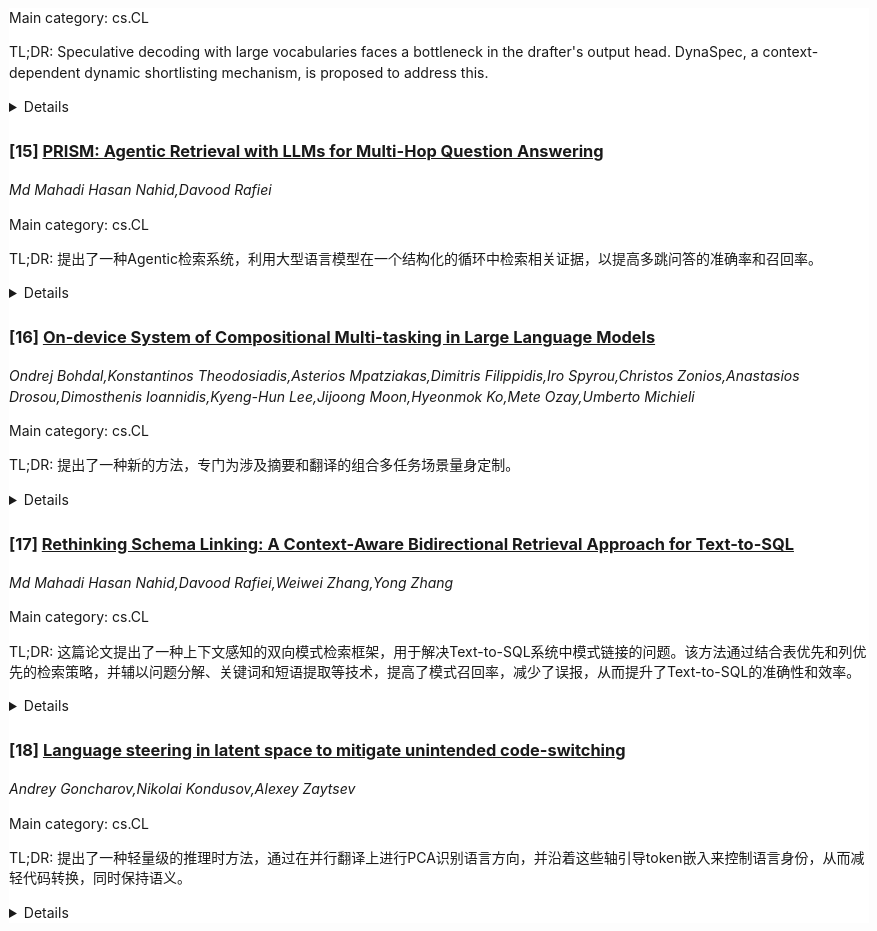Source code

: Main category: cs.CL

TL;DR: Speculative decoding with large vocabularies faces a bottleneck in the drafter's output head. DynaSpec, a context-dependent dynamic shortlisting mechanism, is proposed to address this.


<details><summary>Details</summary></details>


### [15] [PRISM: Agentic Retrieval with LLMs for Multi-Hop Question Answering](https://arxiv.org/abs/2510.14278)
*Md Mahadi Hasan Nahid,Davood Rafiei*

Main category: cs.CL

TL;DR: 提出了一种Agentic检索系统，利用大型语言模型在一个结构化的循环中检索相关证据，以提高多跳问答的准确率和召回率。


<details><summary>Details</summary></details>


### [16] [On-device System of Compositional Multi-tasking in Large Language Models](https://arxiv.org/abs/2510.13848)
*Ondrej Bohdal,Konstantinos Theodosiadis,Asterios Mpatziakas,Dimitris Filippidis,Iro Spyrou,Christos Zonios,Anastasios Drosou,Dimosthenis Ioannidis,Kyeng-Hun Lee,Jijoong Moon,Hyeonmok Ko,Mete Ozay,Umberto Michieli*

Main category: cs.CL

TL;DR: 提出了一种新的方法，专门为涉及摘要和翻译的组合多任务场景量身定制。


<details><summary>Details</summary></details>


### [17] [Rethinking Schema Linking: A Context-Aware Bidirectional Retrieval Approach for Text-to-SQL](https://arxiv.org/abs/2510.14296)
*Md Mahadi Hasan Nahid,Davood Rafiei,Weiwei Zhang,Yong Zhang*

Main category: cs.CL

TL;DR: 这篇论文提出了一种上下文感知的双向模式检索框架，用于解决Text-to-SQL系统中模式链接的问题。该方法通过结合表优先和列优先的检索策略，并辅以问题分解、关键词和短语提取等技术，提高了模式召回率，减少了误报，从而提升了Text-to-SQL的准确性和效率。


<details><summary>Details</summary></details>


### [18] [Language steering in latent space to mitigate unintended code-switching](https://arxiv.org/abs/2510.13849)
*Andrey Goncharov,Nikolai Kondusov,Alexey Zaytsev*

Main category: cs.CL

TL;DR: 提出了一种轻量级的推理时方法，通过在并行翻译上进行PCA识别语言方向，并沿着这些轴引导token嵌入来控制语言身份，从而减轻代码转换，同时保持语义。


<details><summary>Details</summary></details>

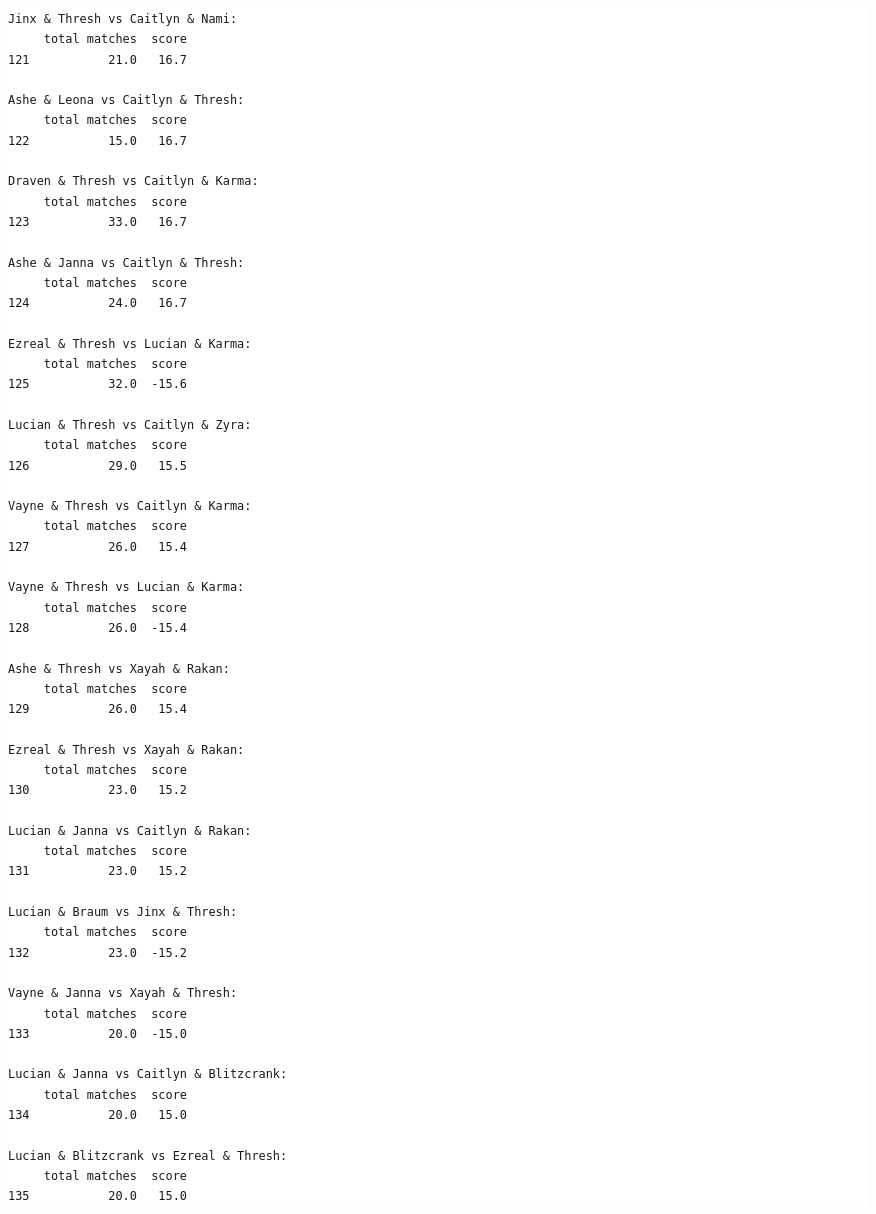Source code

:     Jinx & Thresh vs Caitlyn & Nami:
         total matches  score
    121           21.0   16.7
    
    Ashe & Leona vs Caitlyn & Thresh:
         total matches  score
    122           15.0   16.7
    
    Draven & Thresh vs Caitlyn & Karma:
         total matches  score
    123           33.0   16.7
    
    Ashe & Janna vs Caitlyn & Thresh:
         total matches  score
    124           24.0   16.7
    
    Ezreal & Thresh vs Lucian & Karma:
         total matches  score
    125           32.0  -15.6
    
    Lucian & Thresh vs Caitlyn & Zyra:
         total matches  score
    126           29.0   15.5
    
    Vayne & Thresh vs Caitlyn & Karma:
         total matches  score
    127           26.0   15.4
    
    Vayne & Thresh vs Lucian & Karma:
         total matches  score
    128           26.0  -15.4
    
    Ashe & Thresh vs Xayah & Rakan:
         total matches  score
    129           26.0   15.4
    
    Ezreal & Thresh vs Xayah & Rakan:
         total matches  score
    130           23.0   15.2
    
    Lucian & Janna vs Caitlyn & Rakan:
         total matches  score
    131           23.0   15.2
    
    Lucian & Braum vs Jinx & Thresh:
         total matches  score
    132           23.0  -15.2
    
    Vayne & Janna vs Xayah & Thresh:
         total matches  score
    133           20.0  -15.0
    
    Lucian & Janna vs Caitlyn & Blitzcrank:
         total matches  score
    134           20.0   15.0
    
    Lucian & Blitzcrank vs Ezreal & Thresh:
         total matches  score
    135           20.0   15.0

********************

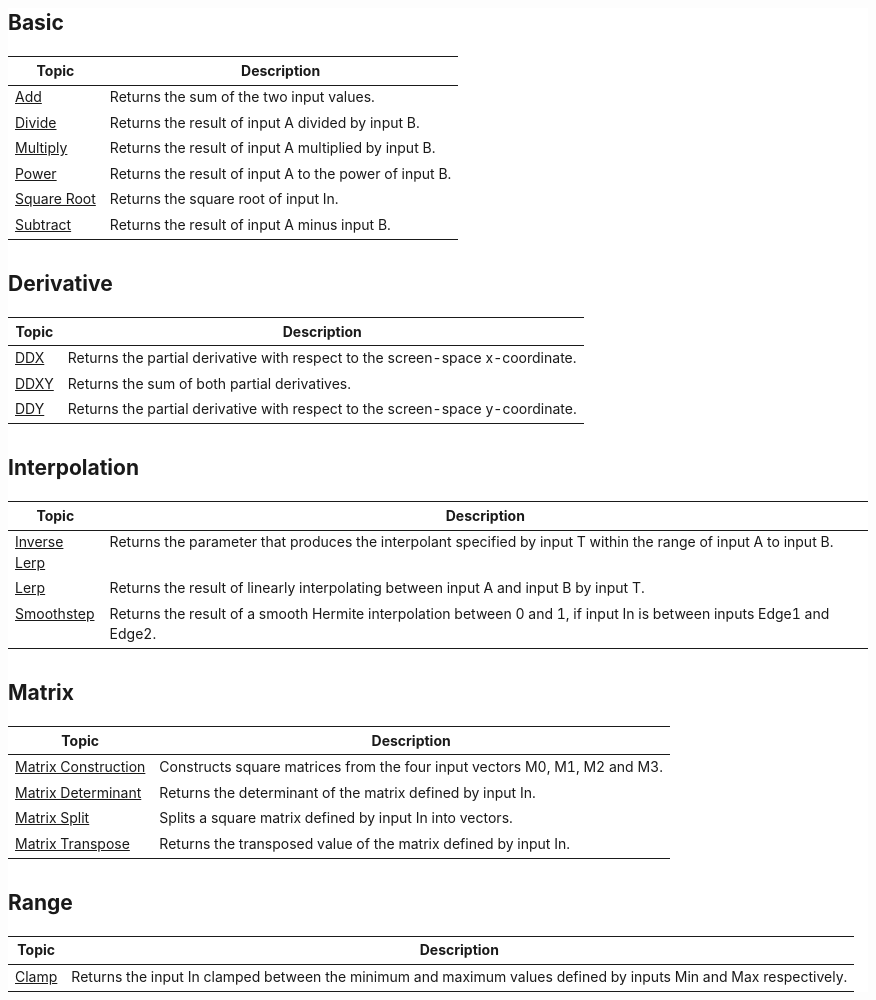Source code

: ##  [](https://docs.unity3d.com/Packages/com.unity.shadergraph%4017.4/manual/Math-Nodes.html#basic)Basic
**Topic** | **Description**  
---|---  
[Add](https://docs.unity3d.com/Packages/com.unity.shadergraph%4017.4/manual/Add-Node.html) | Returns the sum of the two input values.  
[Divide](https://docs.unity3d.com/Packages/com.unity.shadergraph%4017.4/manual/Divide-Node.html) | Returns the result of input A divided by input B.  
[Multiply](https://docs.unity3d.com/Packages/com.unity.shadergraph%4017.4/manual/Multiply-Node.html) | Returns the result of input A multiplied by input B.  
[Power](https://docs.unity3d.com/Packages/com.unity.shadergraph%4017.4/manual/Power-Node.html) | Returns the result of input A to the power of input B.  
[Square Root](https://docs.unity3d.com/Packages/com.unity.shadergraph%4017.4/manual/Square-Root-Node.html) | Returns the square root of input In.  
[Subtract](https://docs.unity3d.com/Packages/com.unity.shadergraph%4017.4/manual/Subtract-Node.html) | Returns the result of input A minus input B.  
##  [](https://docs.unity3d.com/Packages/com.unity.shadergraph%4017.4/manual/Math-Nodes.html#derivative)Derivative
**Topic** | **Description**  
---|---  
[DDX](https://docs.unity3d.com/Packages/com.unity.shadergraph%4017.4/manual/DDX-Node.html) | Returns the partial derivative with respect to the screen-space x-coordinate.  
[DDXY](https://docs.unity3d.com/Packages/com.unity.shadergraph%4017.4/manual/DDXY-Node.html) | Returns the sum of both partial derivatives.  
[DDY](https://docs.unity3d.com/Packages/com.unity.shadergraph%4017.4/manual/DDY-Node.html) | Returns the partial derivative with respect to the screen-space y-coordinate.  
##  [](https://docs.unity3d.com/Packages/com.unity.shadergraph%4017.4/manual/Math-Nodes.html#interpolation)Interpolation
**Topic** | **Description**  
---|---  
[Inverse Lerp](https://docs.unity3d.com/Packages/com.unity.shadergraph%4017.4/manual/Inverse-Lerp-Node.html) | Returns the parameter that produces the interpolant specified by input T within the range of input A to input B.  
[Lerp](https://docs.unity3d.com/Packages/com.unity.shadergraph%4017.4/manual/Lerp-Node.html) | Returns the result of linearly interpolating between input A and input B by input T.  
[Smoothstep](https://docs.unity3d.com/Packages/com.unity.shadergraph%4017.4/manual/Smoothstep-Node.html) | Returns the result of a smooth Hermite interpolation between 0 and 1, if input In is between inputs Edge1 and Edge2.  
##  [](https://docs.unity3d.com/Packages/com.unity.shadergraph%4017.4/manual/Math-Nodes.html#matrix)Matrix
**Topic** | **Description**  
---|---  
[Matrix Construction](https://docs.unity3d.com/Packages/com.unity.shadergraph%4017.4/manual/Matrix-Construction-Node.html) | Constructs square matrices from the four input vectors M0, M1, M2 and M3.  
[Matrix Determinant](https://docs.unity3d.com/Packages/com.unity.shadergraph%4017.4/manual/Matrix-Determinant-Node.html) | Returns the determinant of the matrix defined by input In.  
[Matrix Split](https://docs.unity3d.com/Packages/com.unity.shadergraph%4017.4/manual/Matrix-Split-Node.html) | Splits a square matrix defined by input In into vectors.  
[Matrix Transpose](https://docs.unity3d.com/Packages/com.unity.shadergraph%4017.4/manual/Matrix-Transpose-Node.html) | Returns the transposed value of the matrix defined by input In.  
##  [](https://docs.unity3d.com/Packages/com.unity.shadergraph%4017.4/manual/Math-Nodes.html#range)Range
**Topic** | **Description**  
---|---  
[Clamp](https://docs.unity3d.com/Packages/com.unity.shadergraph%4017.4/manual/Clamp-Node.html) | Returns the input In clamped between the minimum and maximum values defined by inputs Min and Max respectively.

********************

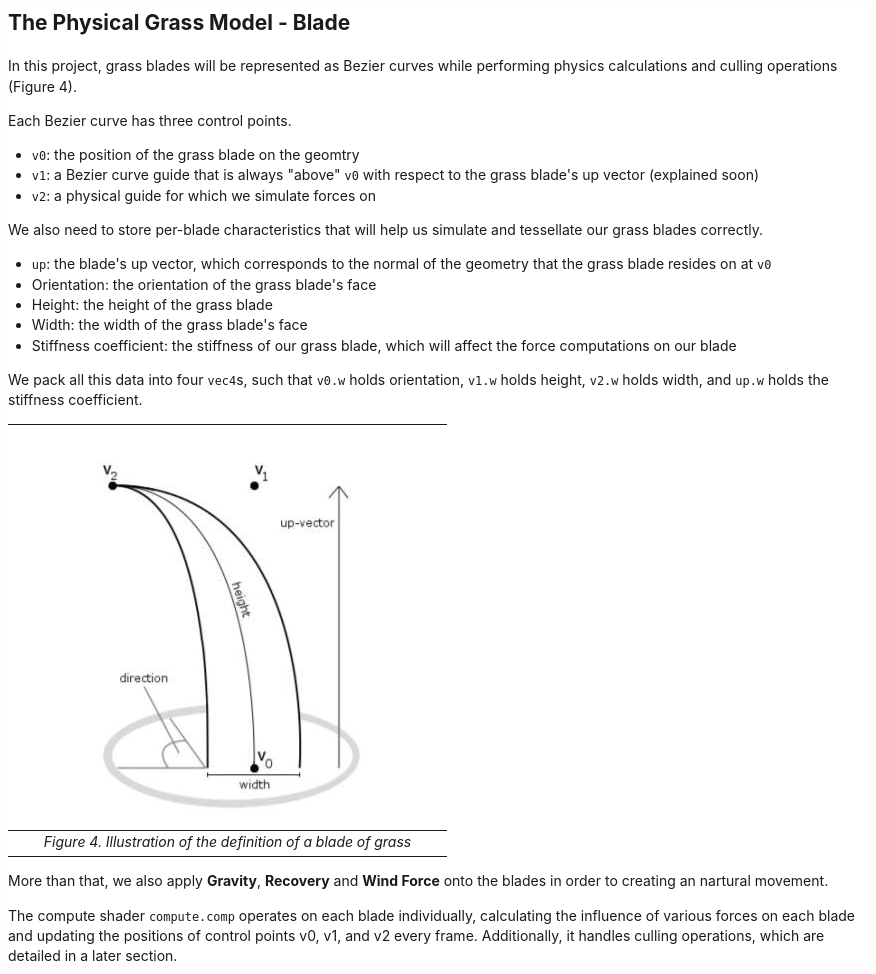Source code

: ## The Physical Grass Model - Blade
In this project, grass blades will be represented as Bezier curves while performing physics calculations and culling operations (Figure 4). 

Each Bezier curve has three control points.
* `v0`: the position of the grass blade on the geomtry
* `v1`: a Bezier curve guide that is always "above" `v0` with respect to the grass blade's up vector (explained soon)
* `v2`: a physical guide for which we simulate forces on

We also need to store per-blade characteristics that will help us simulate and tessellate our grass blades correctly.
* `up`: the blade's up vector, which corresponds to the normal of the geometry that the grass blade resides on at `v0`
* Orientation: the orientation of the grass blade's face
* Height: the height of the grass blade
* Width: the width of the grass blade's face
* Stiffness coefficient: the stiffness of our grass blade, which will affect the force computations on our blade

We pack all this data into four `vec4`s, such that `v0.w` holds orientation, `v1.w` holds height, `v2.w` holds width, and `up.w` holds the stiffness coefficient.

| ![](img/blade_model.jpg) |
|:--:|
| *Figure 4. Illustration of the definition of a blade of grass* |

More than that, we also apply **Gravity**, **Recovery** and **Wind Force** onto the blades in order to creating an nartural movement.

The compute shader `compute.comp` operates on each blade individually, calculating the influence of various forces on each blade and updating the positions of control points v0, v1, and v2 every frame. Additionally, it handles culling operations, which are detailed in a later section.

********************

> Task objective
Please reproduce the lines from the line with "Each Bezier curve has three control points." to the line with "We pack all", both ends included, exactly as they appear above.

> Expected answer
Each Bezier curve has three control points.
* `v0`: the position of the grass blade on the geomtry
* `v1`: a Bezier curve guide that is always "above" `v0` with respect to the grass blade's up vector (explained soon)
* `v2`: a physical guide for which we simulate forces on

We also need to store per-blade characteristics that will help us simulate and tessellate our grass blades correctly.
* `up`: the blade's up vector, which corresponds to the normal of the geometry that the grass blade resides on at `v0`
* Orientation: the orientation of the grass blade's face
* Height: the height of the grass blade
* Width: the width of the grass blade's face
* Stiffness coefficient: the stiffness of our grass blade, which will affect the force computations on our blade

We pack all this data into four `vec4`s, such that `v0.w` holds orientation, `v1.w` holds height, `v2.w` holds width, and `up.w` holds the stiffness coefficient.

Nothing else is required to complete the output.